Re: BUG #15577: Query returns different results when executed multiple times

From: Tom Lane <tgl(at)sss(dot)pgh(dot)pa(dot)us>
To: Thomas Munro <thomas(dot)munro(at)enterprisedb(dot)com>
Cc: Robert Haas <robertmhaas(at)gmail(dot)com>, David Rowley <david(dot)rowley(at)2ndquadrant(dot)com>, Bartosz Polnik <bartoszpolnik(at)gmail(dot)com>, PostgreSQL mailing lists <pgsql-bugs(at)lists(dot)postgresql(dot)org>
Subject: Re: BUG #15577: Query returns different results when executed multiple times
Date: 2019-01-09 22:08:43
Message-ID: 18883.1547071723@sss.pgh.pa.us
Views: Raw Message | Whole Thread | Download mbox | Resend email
Thread:
Lists: pgsql-bugs

Thomas Munro <thomas(dot)munro(at)enterprisedb(dot)com> writes:
> So it's not the reading of the tuple queue per se, but the resulting
> visit to a higher part of the plan when the Gather node emits a tuple.
> It can't be right that plan id 2 and plan id 0 are both using paramno
> 0, can it?

So the plan shape, shorn of uninteresting detail, is

Nested Loop Left Join
-> Gather
-> Nested Loop
-> Hash Join
-> Parallel Seq Scan on table_c tc
-> Hash
-> Seq Scan on table_d td
-> Index Scan ... on table_b tba
Index Cond: (target_id = tc.id)
-> Index Scan ... on table_a ta
Index Cond: ((table_c_id = tc.id) AND (date = '2018-08-31'::date))
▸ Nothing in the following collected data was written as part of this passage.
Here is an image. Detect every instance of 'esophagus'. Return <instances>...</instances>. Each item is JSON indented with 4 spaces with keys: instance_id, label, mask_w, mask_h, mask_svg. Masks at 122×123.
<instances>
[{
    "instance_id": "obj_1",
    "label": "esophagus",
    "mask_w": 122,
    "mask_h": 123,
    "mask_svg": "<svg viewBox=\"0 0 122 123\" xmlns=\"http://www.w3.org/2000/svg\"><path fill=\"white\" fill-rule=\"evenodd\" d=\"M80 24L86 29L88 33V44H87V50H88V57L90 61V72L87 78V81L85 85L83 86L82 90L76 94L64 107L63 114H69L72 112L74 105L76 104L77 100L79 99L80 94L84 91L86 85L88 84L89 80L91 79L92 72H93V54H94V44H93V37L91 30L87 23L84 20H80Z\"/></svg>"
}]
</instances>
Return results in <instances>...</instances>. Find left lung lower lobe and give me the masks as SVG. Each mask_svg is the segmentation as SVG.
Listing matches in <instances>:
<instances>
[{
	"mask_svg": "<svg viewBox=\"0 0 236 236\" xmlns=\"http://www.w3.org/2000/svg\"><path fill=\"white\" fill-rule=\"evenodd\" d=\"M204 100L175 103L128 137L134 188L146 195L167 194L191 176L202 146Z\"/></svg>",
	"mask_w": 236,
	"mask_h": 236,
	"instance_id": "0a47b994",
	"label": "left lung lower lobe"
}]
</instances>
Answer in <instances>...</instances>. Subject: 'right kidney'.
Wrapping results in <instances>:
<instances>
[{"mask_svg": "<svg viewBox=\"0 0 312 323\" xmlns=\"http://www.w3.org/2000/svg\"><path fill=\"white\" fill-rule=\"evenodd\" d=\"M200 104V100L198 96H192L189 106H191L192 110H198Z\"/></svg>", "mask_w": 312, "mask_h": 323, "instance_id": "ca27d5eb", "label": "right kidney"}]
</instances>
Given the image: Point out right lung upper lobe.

The lower Nested Loop has a NestLoopParam node telling it to pass the
value of tc.id down to the tba indexscan. The upper one also has a
NestLoopParam node, telling it to pass the value of tc.id down to the ta
indexscan. Since these are for the same Var, the planner believes it's
safe to use the same PARAM_EXEC slot for both of them. And in a normal
plan tree, it'd be right. I think what is happening is

(1) Leader runs the lower nestloop for a bit and gets back a successful
tc/tba join row. At this point its PARAM_EXEC slot is filled with the
tc.id value from that tc row.

(2) It hands this up to the upper nestloop, which assigns that same
tc.id to the PARAM_EXEC slot ... no trouble so far ... and runs the
ta indexscan with that.

(3) Now we go back to the Gather, which I think must go off and look for
rows coming from child workers before it resumes the leader's nestloop.
It gets some row, with a different tc.id value, and hands that back up.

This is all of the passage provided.